***** PROVIDED RECORDS
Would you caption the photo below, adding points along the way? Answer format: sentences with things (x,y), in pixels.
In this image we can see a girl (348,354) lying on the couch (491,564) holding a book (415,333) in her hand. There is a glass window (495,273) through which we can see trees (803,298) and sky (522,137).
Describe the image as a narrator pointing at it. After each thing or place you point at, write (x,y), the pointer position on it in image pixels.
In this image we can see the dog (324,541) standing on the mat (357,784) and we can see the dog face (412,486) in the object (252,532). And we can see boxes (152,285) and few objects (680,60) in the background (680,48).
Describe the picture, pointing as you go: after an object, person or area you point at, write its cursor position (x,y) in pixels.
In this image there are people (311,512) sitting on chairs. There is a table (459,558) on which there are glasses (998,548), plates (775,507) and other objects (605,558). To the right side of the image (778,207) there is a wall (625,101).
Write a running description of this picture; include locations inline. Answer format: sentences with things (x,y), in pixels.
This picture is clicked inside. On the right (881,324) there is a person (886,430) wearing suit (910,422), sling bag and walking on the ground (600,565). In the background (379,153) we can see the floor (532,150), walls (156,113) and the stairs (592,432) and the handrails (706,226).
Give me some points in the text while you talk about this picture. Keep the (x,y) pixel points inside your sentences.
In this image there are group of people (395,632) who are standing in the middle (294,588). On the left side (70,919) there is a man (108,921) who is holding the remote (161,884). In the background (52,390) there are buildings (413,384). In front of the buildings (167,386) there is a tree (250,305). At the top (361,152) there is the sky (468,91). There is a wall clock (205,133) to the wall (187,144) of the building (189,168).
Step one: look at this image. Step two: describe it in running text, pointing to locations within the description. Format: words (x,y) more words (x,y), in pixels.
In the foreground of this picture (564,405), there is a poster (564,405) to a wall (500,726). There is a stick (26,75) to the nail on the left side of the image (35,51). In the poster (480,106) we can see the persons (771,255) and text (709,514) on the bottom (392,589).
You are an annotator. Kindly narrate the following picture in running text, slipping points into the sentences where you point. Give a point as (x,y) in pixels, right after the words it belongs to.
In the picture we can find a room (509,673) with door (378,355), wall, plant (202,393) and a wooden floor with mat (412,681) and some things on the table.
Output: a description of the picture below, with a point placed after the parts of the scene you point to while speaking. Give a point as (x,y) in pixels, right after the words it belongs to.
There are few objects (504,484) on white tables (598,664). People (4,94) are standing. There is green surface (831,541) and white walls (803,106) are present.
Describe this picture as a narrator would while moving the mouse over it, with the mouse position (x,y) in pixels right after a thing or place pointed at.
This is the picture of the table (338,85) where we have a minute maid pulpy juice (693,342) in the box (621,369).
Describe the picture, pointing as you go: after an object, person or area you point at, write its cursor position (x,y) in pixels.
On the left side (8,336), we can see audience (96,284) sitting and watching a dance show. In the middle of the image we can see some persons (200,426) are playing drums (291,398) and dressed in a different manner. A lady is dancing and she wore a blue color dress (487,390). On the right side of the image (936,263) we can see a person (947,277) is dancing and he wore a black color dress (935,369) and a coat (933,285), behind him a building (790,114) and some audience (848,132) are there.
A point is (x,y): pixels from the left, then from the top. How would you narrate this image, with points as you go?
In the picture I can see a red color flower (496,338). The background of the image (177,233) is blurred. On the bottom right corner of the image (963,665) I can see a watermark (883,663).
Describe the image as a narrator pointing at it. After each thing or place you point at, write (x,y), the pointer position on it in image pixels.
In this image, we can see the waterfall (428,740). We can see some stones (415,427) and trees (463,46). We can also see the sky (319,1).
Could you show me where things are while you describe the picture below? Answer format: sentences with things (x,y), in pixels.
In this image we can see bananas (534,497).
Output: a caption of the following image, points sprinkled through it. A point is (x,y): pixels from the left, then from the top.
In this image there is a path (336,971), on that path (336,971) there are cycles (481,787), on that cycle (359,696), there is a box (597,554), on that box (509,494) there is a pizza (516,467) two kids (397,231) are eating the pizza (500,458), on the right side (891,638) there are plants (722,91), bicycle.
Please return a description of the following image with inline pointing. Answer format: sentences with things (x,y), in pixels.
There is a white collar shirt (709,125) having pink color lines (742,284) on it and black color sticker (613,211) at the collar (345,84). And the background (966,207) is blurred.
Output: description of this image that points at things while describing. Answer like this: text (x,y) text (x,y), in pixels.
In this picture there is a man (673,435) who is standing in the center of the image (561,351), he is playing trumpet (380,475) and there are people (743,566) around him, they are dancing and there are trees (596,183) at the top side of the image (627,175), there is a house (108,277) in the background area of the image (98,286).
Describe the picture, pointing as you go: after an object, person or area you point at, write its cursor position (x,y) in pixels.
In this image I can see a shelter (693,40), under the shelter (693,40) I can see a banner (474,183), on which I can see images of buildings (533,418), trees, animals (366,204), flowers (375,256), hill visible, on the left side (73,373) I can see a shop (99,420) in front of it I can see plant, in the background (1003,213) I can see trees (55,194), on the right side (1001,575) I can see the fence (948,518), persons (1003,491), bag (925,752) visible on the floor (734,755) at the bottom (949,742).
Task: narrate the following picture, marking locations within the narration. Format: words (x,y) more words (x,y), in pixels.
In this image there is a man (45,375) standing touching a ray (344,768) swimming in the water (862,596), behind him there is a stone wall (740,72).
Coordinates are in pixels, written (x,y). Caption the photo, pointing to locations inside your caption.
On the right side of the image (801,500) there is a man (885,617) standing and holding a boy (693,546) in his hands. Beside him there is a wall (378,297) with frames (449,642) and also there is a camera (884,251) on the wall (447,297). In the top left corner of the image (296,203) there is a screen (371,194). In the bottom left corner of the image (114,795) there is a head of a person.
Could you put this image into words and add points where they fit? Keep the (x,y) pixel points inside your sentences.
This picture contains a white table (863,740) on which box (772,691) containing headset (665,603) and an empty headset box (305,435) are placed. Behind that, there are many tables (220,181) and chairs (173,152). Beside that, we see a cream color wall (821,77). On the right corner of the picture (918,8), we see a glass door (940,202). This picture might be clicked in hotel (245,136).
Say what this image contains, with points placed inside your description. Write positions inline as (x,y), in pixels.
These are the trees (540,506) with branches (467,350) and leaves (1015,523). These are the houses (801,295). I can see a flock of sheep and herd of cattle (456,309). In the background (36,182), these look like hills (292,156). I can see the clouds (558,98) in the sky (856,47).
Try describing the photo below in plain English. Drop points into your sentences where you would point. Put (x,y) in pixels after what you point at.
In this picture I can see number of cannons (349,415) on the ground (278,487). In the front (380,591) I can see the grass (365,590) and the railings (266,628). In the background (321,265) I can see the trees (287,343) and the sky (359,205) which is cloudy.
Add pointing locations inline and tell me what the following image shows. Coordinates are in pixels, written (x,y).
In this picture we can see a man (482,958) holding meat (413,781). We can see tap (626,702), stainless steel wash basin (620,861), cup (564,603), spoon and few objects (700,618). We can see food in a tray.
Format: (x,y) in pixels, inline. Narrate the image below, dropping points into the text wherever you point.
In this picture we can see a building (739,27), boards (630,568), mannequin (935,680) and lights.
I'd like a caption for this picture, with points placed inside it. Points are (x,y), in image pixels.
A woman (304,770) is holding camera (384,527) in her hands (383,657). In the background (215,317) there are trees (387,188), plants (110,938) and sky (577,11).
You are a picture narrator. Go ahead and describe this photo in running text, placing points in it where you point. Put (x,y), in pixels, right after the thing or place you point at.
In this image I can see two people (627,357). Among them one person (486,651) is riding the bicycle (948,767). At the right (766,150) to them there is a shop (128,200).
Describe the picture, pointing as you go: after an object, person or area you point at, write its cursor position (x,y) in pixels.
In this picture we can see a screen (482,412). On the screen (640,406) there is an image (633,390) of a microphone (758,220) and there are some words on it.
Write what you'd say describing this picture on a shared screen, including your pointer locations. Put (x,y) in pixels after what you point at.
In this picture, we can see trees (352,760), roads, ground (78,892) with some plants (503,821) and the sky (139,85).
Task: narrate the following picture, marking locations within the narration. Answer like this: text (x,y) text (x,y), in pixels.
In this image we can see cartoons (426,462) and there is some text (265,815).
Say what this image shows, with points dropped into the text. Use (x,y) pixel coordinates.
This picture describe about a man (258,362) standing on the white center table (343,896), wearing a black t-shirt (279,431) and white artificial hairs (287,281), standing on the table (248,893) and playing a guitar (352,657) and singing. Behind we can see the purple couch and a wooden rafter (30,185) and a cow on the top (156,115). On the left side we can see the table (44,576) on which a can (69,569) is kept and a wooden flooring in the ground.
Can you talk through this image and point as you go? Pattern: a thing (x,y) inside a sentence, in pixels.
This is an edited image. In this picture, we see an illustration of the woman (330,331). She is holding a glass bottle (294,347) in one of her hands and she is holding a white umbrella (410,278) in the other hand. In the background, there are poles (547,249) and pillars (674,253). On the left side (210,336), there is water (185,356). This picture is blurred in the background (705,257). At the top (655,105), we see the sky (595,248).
**********
**REQUIRED WORK:**
Copy exactly the lines from the one containing "the narration. Answer" through the last line of the records, both included, and nothing else.

**WRITTEN SOLUTION:**
Task: narrate the following picture, marking locations within the narration. Answer like this: text (x,y) text (x,y), in pixels.
In this image we can see cartoons (426,462) and there is some text (265,815).
Say what this image shows, with points dropped into the text. Use (x,y) pixel coordinates.
This picture describe about a man (258,362) standing on the white center table (343,896), wearing a black t-shirt (279,431) and white artificial hairs (287,281), standing on the table (248,893) and playing a guitar (352,657) and singing. Behind we can see the purple couch and a wooden rafter (30,185) and a cow on the top (156,115). On the left side we can see the table (44,576) on which a can (69,569) is kept and a wooden flooring in the ground.
Can you talk through this image and point as you go? Pattern: a thing (x,y) inside a sentence, in pixels.
This is an edited image. In this picture, we see an illustration of the woman (330,331). She is holding a glass bottle (294,347) in one of her hands and she is holding a white umbrella (410,278) in the other hand. In the background, there are poles (547,249) and pillars (674,253). On the left side (210,336), there is water (185,356). This picture is blurred in the background (705,257). At the top (655,105), we see the sky (595,248).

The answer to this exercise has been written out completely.